As with many of the heroes in these novels, William is the right man for the right task who shows up at the right time. Not because he seems particularly special in any way but simply because he has the right bearing and attitude to make a particular job work. When William stumbles upon the dwarvish printing press, in the hopes of simply getting his monthly newsletter (which he was paid reasonably for by a small selection of nobles around the continent) printed, he ends up accidentally creating a newspaper with the dwarves and, very quickly it has to get published, regularly, because suddenly "news" starts happening everything (at least, for a certain definition of "news"). And then, the leader of the city, Lord Ventinari, seemingly attacks his head clerk, apparently being interrupted in an attempt to steal a giant pile of money, and William's "Ankh-Morpork Times" has a real story on its hands: conspiracy, murder, and potentially the framing of an innocent man. Suddenly the news never seemed more important.
The Truth is an interesting story, a novel designed specifically to fill a gap missing from the Disc and to bring yet another piece of the Modern world into the Discworld (very soon we'll have many more of these kinds of tales). As an introduction to the idea of newspapers, and how a city starved for information would suddenly view a limitless supply of "news", it's quite a fun book. I manages to get a full and realized idea of "the news" from the perspective of a single character (almost the entirety of the book is told from the perspective of de Worde) and let us see just how much this innovation is changing the city, even in short order.

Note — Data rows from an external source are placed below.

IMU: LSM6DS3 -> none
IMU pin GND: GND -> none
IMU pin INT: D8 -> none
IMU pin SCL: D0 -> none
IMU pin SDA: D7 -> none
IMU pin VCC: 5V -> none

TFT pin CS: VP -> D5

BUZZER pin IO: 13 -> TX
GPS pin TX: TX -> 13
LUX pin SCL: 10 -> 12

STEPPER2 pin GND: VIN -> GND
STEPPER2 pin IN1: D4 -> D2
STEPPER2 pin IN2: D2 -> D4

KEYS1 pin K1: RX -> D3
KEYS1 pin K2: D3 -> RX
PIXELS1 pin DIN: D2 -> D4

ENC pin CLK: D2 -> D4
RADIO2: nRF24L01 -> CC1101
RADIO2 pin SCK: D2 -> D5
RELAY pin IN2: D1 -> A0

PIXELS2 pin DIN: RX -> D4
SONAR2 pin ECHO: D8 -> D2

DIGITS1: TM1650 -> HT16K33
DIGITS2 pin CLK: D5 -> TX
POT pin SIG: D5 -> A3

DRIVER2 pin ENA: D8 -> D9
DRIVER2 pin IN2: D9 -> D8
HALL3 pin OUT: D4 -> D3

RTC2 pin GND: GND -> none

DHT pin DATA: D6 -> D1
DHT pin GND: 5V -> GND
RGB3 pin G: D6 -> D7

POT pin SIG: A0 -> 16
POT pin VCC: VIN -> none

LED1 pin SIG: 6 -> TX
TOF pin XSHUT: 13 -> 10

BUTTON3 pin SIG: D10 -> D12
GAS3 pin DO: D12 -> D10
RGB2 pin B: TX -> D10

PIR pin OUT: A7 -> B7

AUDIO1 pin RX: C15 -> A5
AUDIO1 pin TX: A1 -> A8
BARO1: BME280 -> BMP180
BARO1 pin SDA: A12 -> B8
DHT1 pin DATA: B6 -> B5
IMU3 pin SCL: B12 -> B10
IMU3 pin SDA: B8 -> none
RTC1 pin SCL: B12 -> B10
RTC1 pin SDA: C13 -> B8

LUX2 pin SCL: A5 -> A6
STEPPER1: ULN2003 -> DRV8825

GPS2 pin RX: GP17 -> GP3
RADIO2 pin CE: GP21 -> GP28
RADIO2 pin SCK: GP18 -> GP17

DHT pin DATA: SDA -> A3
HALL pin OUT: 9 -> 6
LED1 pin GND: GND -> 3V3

That said, the book does have a major flaw: it's primary mystery -- what happened with Ventinari and, if he didn't do it than who really did? -- just isn't that mysterious. That's because the culprits behind the whole plot (well, the henchmen responsible for the dirty work) are revealed near the start of the story. While I can understand the desire to have a couple of interesting villains running around, the fact is that these two don't add much to the story (one is a weasel who just threatens a bunch of people while the other guy is a series of weird quirks that don't actually amount to anything) but they do remove any doubt about Ventinari's innocence. A real mystery for de Worde to solve, and not just a series of clues we already knew, could have given this story a real edge.
Even with this issue, I do rather like this novel. William is an interesting character, someone with a strong moral core and very definite "thoughts" on matters. The truth is important and, no matter what else he'd do he'd never mis represent the truth at all. That's what makes him the perfect person to lead a newspaper because the facts will be reported by him, unvarnished by anyone's desires otherwise. Around him gather a good collection of characters -- associate editor Ms. Crisplock, Otto the vampire cameraman (who adds an Uberwald connection to the story, finishing out a trilogy of Uberwald-adjacent tales), and all the dwarves. This is a motley crew who remain fun to read about start to finish.
So while the book could have used a slightly more whip-crack interesting mystery it still, on the whole, comes together nicely. And, most importantly, a modern innovation for the Disc shows up, fails to cause everyone to go crazy, proves itself useful, and gets to stick around back the end of this novel. The Discworld really is changing, indeed.